Ce rapport au financement est très éloigné de la pratique traditionnelle du banquier, mais il apparaît comme la condition du soutien à la créativité. Le risque de l’échec s’intègre pleinement à la stratégie de l’investisseur, qui souhaite investir dans un ensemble de projets en tablant sur le fait qu’une réussite sur un projet suffit à compenser la prise de risque sur les autres projets.

On peut ajouter que l’heure est à un peu plus de circonspection, passé l’enthousiasme des investisseurs pour des « licornes » parfois surévaluées, notamment aux Etats-Unis (les licornes sont les start-up des nouvelles technologies, non cotées en Bourse, dont la valorisation dépasse le milliard de dollars). En France le train est parti et il ne saurait s’arrêter, même si beaucoup reste encore à faire : selon EY, les investissements en capital-risque à destination des start-up françaises ont représenté 1,81 milliard d’euros en 2015 (pour 484 start-up), deux fois plus qu’en 2014 mais bien moins qu’au Royaume-Uni (4,3 milliards) ou qu’en Allemagne (2,6 milliards).

Corollaire de cette nouvelle culture du risque, le créateur de start-up doit avoir droit à l’erreur et pouvoir se lancer, le cas échéant, dans de nouveaux projets. Cette vision très dynamique de la prise de risque implique d’inciter celui qui décide de vendre sa société à réinvestir dans de jeunes pousses ; c’est le modèle du futur compte épargne investisseur. Elle s’inscrit dans les évolutions du marché de l’emploi, qui conjugue besoin de souplesse mais aussi de protection ; le modèle du compte personnel d’activité permet de limiter les ruptures ou les pertes de droits, dans un univers d’emploi marqué par des allers retours entre statuts. De même l’amélioration du statut d’entrepreneur indépendant est un prérequis de cette économie qui érige la souplesse en principe, au risque de la précarité permanente.

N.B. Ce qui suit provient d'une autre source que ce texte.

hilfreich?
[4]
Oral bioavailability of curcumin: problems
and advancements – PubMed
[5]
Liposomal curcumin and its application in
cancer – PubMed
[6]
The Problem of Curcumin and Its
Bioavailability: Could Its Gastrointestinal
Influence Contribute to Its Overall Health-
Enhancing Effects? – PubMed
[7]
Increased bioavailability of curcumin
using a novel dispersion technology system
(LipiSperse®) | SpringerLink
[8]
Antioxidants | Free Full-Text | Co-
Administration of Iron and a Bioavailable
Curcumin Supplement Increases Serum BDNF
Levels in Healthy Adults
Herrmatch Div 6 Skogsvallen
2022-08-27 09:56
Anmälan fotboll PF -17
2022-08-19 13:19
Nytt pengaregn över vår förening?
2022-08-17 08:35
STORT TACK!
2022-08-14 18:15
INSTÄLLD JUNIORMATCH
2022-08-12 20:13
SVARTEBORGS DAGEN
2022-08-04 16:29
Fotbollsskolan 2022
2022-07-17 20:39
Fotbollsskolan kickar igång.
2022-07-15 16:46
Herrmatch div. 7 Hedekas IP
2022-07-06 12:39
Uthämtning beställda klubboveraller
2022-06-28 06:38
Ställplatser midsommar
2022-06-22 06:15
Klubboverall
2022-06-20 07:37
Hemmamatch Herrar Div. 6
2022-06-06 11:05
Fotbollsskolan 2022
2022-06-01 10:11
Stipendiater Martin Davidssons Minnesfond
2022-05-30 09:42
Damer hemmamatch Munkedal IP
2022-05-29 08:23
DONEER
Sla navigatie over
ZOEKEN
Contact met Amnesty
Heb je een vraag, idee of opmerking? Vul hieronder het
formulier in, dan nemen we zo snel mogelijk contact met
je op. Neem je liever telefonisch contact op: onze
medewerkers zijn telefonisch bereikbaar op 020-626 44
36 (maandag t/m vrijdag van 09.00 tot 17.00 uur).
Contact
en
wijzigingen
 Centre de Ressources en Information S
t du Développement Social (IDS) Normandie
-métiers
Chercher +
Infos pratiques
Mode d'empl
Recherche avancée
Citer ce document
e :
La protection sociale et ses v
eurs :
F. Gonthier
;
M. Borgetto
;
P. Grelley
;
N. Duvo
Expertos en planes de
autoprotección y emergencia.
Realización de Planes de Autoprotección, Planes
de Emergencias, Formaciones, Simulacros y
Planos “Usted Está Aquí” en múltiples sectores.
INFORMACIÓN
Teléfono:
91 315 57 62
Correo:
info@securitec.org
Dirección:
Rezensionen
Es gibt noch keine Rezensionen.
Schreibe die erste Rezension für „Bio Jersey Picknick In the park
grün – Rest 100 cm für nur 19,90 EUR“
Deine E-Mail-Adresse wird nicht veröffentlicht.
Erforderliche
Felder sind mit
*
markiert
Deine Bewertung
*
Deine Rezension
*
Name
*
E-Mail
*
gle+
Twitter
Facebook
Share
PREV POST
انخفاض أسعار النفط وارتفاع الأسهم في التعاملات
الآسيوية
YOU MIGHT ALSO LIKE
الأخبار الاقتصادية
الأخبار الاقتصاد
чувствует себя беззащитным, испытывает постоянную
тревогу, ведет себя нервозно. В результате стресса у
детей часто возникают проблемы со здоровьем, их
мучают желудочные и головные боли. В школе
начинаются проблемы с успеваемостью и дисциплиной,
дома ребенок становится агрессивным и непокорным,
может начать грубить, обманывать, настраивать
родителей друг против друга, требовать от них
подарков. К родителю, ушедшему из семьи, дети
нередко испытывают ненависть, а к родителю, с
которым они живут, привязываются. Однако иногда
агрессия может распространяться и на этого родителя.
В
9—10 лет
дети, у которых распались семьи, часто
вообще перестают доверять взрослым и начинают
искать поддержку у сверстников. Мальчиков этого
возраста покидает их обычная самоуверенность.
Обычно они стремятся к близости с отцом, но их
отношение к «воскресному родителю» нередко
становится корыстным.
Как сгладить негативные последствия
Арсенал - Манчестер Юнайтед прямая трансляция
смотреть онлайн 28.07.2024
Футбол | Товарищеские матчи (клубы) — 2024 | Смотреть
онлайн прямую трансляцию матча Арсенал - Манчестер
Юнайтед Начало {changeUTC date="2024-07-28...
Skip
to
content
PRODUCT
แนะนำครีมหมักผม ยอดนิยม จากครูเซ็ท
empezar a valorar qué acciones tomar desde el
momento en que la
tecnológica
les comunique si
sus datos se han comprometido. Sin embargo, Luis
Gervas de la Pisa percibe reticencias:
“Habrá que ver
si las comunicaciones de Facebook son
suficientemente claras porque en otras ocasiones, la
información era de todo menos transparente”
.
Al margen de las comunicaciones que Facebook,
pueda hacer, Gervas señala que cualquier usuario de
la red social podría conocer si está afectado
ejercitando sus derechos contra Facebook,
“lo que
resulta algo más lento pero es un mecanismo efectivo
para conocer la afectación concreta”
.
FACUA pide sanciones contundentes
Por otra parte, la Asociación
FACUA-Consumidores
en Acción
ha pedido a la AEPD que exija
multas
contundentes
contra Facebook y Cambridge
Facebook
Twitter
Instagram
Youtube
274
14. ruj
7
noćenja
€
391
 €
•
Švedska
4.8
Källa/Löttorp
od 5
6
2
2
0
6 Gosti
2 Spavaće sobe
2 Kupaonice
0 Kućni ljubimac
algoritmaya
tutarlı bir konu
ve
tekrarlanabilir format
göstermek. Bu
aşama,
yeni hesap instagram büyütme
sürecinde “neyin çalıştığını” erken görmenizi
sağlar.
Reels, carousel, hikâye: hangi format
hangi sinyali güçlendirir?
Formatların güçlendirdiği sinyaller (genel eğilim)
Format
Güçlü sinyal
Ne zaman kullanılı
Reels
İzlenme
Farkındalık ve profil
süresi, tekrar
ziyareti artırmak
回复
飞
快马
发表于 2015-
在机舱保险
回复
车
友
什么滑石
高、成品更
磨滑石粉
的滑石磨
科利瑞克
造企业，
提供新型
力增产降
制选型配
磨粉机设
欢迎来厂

Un enjeu de formation et de partenariat au niveau européen

Dernier point : les start-up sont confrontées à une concurrence redoutable au niveau mondial entre entreprises indifférentes à leur localisation, fortes d’une organisation flexible. Cette nouvelle étape de la mondialisation requiert le déploiement de compétences qui vont bien au-delà de la technologie. La qualité des ingénieurs français ne résume pas les besoins. L’enseignement doit intégrer à tous les niveaux les apprentissages liés aux pratiques et aux savoirs numériques. Il doit préparer à la complexité du management des entreprises du numérique. L’accélération des changements technologiques, la transformation des usages et des formes de sociabilité impliquent une agilité et une capacité d’adaptation inconnues jusqu’alors.

Et c’est là un enjeu européen. Les partenariats entre Etats membres doivent s’intensifier. Le CNNum a récemment proposé la constitution d’un « start up visa » permettant un accès simplifié aux procédures administratives dans les pays de l’UE, ainsi que la création d’un Erasmus des start-uppers. Du côté de la recherche, les universités ont effectué une véritable révolution culturelle en créant des incubateurs et en se rapprochant des mondes de l’entreprise. Une bonne part du chemin est aujourd’hui franchie, mais les exigences du numérique, disruptif par essence, impliquent que les attentions collectives et les soutiens se renforcent, et qu’ils irriguent tous les territoires.